[Saved data entries]
::::::::
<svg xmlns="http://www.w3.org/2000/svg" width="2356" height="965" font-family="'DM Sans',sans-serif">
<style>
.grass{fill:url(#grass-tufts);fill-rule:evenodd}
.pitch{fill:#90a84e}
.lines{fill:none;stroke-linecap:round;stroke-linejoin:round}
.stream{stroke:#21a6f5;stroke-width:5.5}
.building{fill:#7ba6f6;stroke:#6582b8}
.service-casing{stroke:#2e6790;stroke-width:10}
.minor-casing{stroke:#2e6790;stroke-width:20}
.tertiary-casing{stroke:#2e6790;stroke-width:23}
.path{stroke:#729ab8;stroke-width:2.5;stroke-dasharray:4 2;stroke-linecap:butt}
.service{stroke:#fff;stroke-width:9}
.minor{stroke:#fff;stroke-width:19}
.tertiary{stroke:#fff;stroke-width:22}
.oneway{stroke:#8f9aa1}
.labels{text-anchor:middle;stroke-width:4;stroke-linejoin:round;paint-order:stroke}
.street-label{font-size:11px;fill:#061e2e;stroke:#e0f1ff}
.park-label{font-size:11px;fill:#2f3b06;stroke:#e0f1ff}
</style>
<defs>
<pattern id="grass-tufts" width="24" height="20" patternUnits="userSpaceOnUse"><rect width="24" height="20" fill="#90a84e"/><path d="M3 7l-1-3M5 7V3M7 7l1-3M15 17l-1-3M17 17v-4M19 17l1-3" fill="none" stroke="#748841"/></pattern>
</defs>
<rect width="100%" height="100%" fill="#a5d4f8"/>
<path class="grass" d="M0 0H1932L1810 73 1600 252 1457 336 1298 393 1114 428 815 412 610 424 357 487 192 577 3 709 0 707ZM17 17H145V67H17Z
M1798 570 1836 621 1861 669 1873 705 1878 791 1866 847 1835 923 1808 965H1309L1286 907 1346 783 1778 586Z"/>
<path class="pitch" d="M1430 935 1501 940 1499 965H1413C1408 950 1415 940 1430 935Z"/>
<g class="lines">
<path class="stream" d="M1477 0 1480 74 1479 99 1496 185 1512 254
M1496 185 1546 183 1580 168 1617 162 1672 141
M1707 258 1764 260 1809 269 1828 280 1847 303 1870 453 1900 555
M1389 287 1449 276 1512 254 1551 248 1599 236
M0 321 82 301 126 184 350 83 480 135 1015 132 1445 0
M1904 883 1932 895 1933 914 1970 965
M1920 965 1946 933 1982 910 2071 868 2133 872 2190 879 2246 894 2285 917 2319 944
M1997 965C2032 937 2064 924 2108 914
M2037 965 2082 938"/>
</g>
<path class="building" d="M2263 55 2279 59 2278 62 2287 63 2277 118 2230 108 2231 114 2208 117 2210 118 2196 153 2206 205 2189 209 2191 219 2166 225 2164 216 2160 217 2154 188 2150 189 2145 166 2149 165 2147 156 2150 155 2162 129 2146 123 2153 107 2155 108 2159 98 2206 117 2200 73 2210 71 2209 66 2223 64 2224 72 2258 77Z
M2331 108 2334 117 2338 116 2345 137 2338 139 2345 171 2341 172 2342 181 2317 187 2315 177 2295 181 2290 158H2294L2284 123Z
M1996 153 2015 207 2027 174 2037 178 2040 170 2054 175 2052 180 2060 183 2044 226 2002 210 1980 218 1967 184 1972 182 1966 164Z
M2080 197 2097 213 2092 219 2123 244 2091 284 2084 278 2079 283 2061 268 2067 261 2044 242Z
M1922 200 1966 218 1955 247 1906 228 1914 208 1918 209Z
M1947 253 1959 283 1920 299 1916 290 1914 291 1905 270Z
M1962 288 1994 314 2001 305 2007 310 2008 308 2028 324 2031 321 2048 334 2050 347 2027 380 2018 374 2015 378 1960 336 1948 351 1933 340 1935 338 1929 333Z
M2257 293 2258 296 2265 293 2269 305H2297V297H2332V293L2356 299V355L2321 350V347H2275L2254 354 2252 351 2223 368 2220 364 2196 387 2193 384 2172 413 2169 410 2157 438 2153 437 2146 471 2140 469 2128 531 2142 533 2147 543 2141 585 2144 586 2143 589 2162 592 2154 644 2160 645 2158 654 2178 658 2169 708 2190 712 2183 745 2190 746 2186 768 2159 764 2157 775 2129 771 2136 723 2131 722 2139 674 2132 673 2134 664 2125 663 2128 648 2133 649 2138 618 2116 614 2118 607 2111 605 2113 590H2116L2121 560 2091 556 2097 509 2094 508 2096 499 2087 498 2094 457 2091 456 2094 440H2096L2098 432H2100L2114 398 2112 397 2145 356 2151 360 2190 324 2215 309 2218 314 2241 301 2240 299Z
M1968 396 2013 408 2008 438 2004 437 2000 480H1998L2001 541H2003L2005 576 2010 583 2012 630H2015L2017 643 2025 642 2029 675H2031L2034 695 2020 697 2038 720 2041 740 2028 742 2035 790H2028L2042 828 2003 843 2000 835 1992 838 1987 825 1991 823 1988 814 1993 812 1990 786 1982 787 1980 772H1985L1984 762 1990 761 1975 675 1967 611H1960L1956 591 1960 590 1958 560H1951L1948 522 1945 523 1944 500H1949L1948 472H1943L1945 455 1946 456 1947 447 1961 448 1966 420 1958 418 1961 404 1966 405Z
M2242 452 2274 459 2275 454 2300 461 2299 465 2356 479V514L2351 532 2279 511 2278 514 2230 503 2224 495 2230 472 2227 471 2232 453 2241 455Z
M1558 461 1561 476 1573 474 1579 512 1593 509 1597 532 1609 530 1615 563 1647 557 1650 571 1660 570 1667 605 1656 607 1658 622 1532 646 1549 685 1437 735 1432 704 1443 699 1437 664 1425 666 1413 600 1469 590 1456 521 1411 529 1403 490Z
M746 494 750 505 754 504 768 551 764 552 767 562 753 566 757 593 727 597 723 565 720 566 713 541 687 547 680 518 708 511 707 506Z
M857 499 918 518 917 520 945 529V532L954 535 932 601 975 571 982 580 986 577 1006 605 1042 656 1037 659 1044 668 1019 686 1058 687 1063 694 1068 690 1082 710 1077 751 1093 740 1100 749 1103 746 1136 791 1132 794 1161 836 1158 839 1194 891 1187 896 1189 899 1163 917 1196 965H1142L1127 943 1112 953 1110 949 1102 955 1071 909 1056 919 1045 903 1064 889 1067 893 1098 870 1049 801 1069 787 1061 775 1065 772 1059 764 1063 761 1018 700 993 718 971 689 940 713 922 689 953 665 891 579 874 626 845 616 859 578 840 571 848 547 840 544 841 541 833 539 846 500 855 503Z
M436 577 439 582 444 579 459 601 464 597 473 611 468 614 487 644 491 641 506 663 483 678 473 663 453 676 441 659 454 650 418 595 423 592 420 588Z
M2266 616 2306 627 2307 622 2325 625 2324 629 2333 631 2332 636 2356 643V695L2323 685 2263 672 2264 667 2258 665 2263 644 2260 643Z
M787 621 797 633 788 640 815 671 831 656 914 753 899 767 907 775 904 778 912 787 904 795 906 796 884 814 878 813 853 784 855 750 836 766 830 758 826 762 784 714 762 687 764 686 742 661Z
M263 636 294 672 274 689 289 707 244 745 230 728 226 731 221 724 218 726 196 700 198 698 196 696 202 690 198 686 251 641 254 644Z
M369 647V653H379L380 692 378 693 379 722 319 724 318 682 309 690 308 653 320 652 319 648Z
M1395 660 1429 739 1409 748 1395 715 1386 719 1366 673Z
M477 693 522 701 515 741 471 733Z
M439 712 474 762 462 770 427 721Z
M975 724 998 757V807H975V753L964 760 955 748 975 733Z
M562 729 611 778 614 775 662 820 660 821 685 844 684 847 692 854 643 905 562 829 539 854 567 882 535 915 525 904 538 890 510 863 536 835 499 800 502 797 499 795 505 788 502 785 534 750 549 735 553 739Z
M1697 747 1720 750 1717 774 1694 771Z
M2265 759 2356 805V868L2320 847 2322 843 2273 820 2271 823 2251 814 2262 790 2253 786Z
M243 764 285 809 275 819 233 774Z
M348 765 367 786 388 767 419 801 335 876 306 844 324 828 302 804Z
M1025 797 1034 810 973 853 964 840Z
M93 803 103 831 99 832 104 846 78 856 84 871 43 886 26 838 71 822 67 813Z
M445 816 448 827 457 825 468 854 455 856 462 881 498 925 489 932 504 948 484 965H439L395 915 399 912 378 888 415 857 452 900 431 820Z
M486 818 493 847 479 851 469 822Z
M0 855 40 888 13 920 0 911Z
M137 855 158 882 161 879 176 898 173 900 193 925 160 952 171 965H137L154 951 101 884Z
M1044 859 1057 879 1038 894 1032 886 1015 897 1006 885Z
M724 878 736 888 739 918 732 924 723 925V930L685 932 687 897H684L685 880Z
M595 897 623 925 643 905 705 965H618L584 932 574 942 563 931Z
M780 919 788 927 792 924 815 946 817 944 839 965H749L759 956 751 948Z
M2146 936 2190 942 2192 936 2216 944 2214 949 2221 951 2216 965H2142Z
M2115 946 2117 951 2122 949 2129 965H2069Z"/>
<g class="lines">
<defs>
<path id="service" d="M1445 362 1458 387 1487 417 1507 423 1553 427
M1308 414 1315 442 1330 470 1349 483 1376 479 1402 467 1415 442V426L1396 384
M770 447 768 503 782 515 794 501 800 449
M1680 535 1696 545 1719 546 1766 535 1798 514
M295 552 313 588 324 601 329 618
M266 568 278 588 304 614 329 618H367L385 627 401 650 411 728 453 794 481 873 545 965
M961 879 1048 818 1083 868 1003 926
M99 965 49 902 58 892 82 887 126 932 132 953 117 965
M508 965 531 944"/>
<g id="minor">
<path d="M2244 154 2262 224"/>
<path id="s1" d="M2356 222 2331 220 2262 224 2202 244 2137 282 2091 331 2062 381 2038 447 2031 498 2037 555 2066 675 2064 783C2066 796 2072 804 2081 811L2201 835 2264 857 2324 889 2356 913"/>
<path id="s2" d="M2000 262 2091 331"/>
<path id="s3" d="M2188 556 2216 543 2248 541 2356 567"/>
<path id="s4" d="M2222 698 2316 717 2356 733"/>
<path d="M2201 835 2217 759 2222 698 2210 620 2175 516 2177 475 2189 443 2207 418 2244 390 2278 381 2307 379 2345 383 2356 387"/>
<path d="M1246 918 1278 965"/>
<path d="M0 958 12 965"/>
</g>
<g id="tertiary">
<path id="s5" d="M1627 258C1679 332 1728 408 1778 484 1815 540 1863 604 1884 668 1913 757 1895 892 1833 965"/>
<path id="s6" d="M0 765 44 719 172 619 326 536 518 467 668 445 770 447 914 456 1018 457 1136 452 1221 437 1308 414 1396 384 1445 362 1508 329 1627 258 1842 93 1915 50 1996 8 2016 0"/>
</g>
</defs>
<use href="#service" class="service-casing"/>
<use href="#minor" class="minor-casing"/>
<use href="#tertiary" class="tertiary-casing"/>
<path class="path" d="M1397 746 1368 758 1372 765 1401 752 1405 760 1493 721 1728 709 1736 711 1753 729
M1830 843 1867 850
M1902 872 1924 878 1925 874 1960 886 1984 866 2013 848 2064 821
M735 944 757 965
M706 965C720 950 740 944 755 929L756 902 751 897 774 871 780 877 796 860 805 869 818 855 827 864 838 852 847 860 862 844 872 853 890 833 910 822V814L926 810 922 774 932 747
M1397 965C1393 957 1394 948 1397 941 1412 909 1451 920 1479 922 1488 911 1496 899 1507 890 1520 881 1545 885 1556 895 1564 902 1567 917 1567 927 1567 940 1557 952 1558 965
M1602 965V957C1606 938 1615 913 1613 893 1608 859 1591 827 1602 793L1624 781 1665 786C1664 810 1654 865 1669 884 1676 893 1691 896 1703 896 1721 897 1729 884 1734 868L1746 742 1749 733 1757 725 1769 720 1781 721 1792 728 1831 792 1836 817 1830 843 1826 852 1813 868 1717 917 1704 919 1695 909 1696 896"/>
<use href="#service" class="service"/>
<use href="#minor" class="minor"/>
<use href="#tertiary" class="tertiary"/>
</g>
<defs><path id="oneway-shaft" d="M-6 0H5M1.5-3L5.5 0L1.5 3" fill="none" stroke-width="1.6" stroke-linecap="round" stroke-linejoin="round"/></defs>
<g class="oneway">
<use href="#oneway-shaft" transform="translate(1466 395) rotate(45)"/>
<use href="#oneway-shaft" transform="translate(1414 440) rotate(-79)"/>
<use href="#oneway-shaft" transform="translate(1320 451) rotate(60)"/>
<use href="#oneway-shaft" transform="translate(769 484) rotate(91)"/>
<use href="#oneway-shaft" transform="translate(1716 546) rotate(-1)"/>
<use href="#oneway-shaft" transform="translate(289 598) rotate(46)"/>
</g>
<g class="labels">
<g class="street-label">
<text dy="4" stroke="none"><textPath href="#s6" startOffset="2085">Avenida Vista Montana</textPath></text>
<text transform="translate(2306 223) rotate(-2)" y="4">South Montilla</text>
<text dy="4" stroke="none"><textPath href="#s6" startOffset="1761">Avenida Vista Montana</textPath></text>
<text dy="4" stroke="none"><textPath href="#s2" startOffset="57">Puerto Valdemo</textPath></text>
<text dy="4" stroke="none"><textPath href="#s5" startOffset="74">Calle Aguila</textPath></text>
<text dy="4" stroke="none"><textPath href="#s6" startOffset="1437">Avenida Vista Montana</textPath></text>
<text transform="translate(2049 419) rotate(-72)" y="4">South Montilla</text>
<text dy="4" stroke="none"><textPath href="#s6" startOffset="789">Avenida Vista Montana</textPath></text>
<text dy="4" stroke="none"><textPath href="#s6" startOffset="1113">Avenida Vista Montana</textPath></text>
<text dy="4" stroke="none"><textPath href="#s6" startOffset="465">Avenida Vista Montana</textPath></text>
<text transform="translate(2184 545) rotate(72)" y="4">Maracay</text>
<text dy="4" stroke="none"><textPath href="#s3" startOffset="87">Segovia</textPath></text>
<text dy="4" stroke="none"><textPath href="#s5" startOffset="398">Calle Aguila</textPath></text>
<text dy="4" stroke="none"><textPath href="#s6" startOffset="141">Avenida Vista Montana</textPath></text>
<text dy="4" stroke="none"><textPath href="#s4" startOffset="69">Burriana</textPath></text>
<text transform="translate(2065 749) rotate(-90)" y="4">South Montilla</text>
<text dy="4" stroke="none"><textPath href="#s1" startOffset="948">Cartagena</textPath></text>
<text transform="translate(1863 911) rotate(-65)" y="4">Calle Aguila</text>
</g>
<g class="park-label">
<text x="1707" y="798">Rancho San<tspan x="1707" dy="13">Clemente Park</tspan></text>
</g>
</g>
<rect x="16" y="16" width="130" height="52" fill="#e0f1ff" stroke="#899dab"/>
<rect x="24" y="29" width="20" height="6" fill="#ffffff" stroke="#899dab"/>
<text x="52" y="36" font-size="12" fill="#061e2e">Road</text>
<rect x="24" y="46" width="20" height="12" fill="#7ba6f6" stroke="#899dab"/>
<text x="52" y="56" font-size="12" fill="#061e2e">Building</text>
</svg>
::::::::
■ Exercise aim: Only lines containing the string "labels" are needed. Pull each of them out of the records above.

■ Output:
.labels{text-anchor:middle;stroke-width:4;stroke-linejoin:round;paint-order:stroke}
<g class="labels">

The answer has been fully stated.